Work task |
Reproduce the text of all the records, substituting "RVB" for every occurrence of "RGB" and leaving everything else unchanged. Omit the pictures from your answer.

┌────────

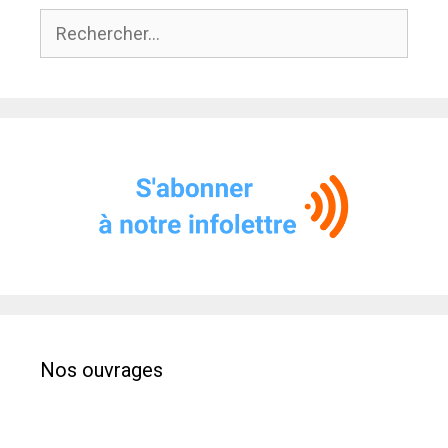
Rechercher :
Nos ouvrages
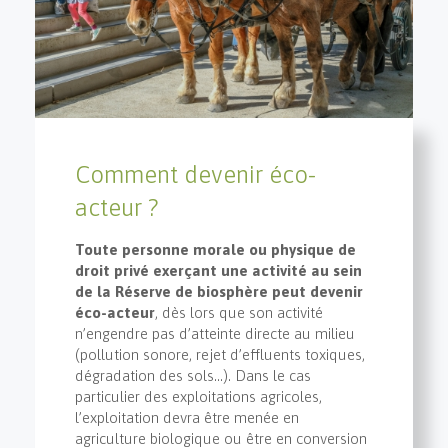
Comment devenir éco-
acteur ?
Toute personne morale ou physique de
droit privé exerçant une activité au sein
de la Réserve de biosphère peut devenir
éco-acteur
, dès lors que son activité
n’engendre pas d’atteinte directe au milieu
(pollution sonore, rejet d’effluents toxiques,
dégradation des sols…). Dans le cas
particulier des exploitations agricoles,
l’exploitation devra être menée en
agriculture biologique ou être en conversion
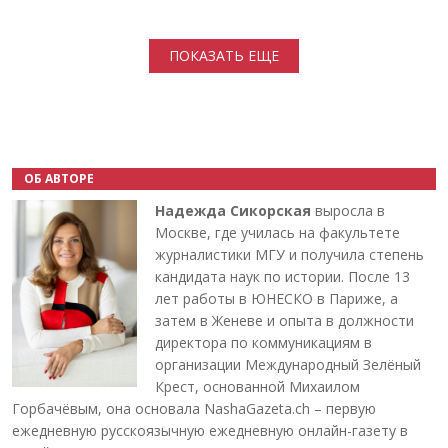
Нумерация страниц
ПОКАЗАТЬ ЕЩЕ
ОБ АВТОРЕ
Надежда Сикорская
выросла в
Москве, где училась на факультете
журналистики МГУ и получила степень
кандидата наук по истории. После 13
лет работы в ЮНЕСКО в Париже, а
затем в Женеве и опыта в должности
директора по коммуникациям в
организации Международный Зелёный
Крест, основанной Михаилом
Горбачёвым, она основала NashaGazeta.ch – первую
ежедневную русскоязычную ежедневную онлайн-газету в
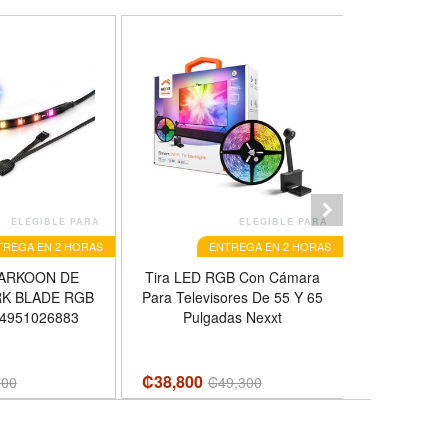
ELEGIBLE PARA
ELEGIBLE PARA
TREGA EN 2 HORAS
ENTREGA EN 2 HORAS
E
ARKOON DE
Tira LED RGB Con Cámara
Audífonos I
K BLADE RGB
Para Televisores De 55 Y 65
Xtech, 
44951026883
Pulgadas Nexxt
₡38,800
₡
7,500
700
₡
49,300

└────────

Response to the exercise |
Rechercher :
Nos ouvrages
Comment devenir éco-
acteur ?
Toute personne morale ou physique de
droit privé exerçant une activité au sein
de la Réserve de biosphère peut devenir
éco-acteur
, dès lors que son activité
n’engendre pas d’atteinte directe au milieu
(pollution sonore, rejet d’effluents toxiques,
dégradation des sols…). Dans le cas
particulier des exploitations agricoles,
l’exploitation devra être menée en
agriculture biologique ou être en conversion
Нумерация страниц
ПОКАЗАТЬ ЕЩЕ
ОБ АВТОРЕ
Надежда Сикорская
выросла в
Москве, где училась на факультете
журналистики МГУ и получила степень
кандидата наук по истории. После 13
лет работы в ЮНЕСКО в Париже, а
затем в Женеве и опыта в должности
директора по коммуникациям в
организации Международный Зелёный
Крест, основанной Михаилом
Горбачёвым, она основала NashaGazeta.ch – первую
ежедневную русскоязычную ежедневную онлайн-газету в
ELEGIBLE PARA
ELEGIBLE PARA
TREGA EN 2 HORAS
ENTREGA EN 2 HORAS
E
ARKOON DE
Tira LED RVB Con Cámara
Audífonos I
K BLADE RVB
Para Televisores De 55 Y 65
Xtech, 
44951026883
Pulgadas Nexxt
₡38,800
₡
7,500
700
₡
49,300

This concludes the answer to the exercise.